Although she received the maximum insurance payment of $340,000, it is not enough to rebuild her house and pay medical bills.

“They gave me this money to make me leave. We are stuck now, it is better to tear down the house and rebuild. We don’t have enough money to do this,” she said.

Forwood called for an act of grace, which is when a minister decides a payment is “appropriate due to special circumstances”.

NSW Customer Service Minister Victor Dominello is currently considering his candidacy. She is hoping for another $200,000.

At the end of September, Keir’s planning permission was suspended after Forwood’s case reached the office of NSW Fair Trading Commissioner Natasha Mann.

“I am pleased to inform you that the decision regarding Keir and the recommended disciplinary action against him as a result of our investigation has been made,” the notice read.

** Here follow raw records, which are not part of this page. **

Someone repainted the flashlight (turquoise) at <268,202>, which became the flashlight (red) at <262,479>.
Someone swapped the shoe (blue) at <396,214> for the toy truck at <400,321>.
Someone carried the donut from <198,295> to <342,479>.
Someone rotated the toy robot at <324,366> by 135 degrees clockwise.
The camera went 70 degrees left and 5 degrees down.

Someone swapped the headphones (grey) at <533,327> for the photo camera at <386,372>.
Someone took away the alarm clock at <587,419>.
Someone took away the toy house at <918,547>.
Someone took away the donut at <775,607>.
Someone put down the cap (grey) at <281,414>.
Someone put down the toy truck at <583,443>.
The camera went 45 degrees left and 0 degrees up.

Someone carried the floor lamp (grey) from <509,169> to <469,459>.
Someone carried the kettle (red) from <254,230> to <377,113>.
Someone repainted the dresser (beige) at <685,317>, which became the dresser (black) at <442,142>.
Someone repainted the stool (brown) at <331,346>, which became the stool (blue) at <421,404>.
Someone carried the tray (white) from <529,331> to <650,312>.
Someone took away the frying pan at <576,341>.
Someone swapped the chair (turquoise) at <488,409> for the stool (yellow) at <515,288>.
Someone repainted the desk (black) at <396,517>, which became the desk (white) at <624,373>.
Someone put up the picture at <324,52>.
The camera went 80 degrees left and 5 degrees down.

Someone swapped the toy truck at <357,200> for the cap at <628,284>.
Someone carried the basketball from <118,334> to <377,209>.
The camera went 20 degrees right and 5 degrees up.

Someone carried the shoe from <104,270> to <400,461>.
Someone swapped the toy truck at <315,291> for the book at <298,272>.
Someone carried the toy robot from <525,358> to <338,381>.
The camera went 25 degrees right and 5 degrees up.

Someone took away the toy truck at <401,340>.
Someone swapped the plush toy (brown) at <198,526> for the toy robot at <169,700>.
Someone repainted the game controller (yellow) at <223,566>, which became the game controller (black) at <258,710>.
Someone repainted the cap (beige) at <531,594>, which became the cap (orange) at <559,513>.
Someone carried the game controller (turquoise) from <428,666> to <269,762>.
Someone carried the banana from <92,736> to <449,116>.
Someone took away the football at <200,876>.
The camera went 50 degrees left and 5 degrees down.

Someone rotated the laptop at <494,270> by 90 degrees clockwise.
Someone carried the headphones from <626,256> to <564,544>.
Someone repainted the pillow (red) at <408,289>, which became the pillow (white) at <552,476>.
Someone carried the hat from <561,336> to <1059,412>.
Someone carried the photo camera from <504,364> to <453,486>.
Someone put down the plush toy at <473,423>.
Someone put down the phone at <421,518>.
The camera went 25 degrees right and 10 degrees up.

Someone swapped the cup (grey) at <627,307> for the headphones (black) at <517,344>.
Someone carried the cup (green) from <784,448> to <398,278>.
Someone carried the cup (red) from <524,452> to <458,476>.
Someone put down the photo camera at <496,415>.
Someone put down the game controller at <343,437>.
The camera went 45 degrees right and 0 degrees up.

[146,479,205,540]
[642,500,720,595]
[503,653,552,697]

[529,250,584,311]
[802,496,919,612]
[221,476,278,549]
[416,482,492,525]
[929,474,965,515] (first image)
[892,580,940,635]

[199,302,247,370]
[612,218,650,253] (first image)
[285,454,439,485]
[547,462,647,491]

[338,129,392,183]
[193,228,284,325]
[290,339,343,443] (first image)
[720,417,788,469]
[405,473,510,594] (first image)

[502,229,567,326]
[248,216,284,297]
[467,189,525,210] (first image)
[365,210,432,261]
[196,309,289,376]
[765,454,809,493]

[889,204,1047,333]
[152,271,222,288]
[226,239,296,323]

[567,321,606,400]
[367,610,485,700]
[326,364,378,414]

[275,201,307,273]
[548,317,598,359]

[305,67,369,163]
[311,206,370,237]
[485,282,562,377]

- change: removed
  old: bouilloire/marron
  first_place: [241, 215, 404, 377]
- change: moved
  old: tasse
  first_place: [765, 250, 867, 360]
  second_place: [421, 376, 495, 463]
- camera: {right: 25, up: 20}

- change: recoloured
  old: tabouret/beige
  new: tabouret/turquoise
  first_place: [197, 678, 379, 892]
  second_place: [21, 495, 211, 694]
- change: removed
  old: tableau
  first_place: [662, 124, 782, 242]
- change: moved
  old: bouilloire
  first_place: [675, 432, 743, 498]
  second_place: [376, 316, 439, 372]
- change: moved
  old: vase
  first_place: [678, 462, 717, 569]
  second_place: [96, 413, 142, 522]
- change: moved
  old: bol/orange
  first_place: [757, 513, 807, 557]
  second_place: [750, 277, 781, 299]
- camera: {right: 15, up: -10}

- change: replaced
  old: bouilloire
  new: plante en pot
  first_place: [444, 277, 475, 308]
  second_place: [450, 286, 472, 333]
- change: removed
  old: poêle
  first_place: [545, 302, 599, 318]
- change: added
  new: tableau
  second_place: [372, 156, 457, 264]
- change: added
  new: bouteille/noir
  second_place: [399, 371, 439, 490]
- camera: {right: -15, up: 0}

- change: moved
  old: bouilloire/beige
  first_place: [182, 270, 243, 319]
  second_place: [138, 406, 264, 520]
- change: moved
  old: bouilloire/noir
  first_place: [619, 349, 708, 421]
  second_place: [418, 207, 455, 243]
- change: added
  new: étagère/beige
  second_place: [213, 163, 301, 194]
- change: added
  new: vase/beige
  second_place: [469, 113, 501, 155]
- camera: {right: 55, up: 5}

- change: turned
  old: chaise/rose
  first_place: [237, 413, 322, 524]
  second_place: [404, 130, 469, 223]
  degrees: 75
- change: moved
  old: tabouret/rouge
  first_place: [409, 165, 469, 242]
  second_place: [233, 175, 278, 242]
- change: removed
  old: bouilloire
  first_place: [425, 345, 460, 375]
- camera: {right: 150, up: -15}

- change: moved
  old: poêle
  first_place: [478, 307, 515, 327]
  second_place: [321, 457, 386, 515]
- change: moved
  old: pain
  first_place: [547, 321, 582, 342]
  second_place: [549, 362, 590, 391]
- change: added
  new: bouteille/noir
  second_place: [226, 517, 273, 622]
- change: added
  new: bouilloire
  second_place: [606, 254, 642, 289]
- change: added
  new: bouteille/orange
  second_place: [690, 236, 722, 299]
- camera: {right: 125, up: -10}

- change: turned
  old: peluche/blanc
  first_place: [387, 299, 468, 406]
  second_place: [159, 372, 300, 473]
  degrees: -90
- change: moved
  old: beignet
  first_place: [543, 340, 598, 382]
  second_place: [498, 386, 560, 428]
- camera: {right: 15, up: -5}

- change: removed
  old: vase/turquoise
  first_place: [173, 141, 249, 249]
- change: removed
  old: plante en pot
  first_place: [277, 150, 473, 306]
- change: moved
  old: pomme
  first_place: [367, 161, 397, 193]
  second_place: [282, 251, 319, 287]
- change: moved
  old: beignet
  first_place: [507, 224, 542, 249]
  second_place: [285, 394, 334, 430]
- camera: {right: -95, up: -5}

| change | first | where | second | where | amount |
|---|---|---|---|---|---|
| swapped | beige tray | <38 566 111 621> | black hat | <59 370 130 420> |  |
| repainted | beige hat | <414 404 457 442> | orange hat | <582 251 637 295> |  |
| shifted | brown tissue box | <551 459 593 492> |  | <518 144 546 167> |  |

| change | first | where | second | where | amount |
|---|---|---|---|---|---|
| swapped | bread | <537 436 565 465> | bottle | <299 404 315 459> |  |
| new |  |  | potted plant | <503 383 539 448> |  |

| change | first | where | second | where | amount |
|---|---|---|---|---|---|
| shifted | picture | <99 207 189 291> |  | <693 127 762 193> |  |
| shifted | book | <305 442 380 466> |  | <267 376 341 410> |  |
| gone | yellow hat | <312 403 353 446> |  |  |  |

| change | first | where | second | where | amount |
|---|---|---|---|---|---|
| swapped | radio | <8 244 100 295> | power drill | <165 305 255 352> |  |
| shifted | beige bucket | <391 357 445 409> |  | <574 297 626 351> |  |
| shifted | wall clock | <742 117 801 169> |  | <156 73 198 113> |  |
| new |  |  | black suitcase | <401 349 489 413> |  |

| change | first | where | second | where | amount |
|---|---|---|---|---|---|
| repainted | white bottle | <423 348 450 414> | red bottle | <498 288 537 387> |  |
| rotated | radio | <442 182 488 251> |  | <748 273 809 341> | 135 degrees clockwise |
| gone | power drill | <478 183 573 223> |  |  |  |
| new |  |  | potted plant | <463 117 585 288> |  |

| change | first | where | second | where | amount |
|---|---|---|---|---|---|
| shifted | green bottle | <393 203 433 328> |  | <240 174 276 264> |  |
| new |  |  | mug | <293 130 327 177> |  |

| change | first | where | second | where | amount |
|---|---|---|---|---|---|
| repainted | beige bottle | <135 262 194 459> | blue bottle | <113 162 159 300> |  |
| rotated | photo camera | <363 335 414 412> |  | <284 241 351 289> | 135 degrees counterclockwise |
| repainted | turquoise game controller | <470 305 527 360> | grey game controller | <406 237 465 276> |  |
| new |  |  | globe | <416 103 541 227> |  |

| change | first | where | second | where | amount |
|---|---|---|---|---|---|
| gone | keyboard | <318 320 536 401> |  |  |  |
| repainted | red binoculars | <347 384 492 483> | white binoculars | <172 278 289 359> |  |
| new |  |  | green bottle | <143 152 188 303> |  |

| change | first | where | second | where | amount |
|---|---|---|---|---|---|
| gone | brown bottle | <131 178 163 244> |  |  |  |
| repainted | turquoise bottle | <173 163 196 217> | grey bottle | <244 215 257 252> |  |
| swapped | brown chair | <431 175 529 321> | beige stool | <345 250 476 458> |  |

Keir is now banned for five years from holding a building permit or being a company director. understands he is considering appealing the decision.

At a parliamentary committee in August, Mann said she was “quite horrified” to hear about the faulty house in Forwood.

Abigail Boyd, a Greens member of the NSW Legislative Council, questioned why Keir initially renewed his planning permission, despite his long experience of failing businesses.

“But how did it happen in the first place?” Boyd asked. “Is there a communication breakdown? This is a very serious case that has resulted in serious harm. This is something he (Keir) was fined for.

“His company was deregistered… and yet he was able to renew his individual building permit. How is it? Is there a systemic problem here? Boyd asked the parliamentary committee.

In response, Mann said, “Her application, ironically, came the same day I first met her, so she was processed, I guess, because those inquiries were ongoing.”

She said their online systems weren’t always updated instantly and could take a few days to process, so it went unreported until Forwood brought the matter to her attention.

In conversation with, Boyd said: “There are significant systematic issues…ASIC is not a watchdog of consumers, it is a watchdog of markets .”

His office has been pushing for new legislation that would see a builder automatically lose their license if their company’s license is suspended or revoked, which was not in place before.